§ TESTO FORNITO:
□ □ □ □

Nonostante lo spettacolo inverecondo che la politica stia offrendo in questo lungo sonno puntellato da incubi ricorrenti, nonostante tutti i regali che la politica ufficiale stia facendo a Grillo e ai furbi ansiolitici come lui. percepisco un bisogno diffuso e forte di politica. Quella vera, che ragiona di fatti e di cose e di persone. La politica che è amore per la polis e non solo per poltrone, incarichi e prebende.
Confermano questa mia sensazione due commenti che ho ricevuto in questi giorni.
Il primo è di Michele Lauriola, promotore della rete Pro Capitanata, dopo essere stato per molti anni alla guida dell’Ufficio Tecnico del Comune, quando ancora Foggia poteva permettersi di sognare in grande.
Michele affida ad una mail su Facebook una lucidissima e stimolante riflessione su alcuni fatti politici di questi giorni.
Ecco quanto scrive.

□ □ □ □

§ BLOCCO DATI:

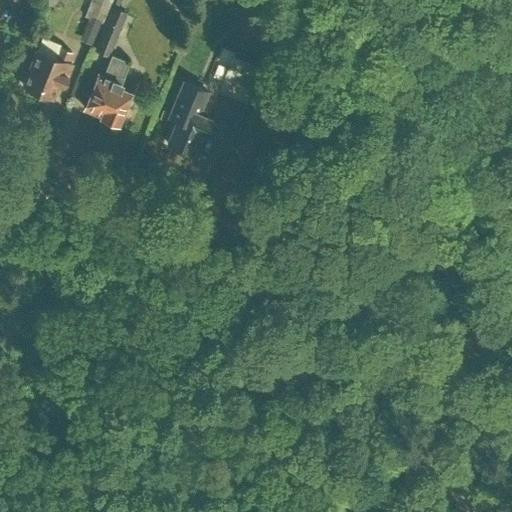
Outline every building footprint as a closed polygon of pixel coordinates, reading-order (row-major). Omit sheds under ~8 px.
[(112,0),(89,0),(74,37),(91,44),(100,22),(102,23),(112,0)] [(252,0),(240,30),(267,41),(283,0),(252,0)] [(111,6),(93,50),(108,56),(126,11),(111,6)] [(71,63),(66,61),(71,50),(60,46),(56,57),(35,48),(27,70),(24,68),(20,78),(23,79),(21,83),(51,96),(57,81),(62,83),(71,63)] [(97,73),(84,107),(100,114),(100,115),(117,121),(129,91),(119,87),(121,83),(120,82),(130,59),(127,58),(126,60),(111,54),(102,75),(97,73)] [(180,109),(166,142),(191,152),(199,132),(204,134),(210,117),(198,112),(207,90),(182,80),(172,106),(180,109)]
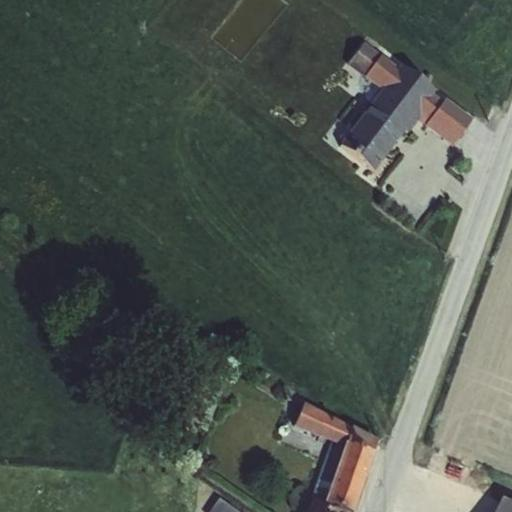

□ □ □ □

§ COMPITO ASSEGNATO 1: Secondo il testo fornito, di quale rete è promotore Michele Lauriola?
§ COMPITO ASSEGNATO 2: Estragga dal testo fornito il brano che va da "Nonostante lo spettacolo" fino a "incarichi e prebende." incluso.

§ RISULTATO ATTESO 1: Della rete Pro Capitanata.

§ RISULTATO ATTESO 2:
Nonostante lo spettacolo inverecondo che la politica stia offrendo in questo lungo sonno puntellato da incubi ricorrenti, nonostante tutti i regali che la politica ufficiale stia facendo a Grillo e ai furbi ansiolitici come lui. percepisco un bisogno diffuso e forte di politica. Quella vera, che ragiona di fatti e di cose e di persone. La politica che è amore per la polis e non solo per poltrone, incarichi e prebende.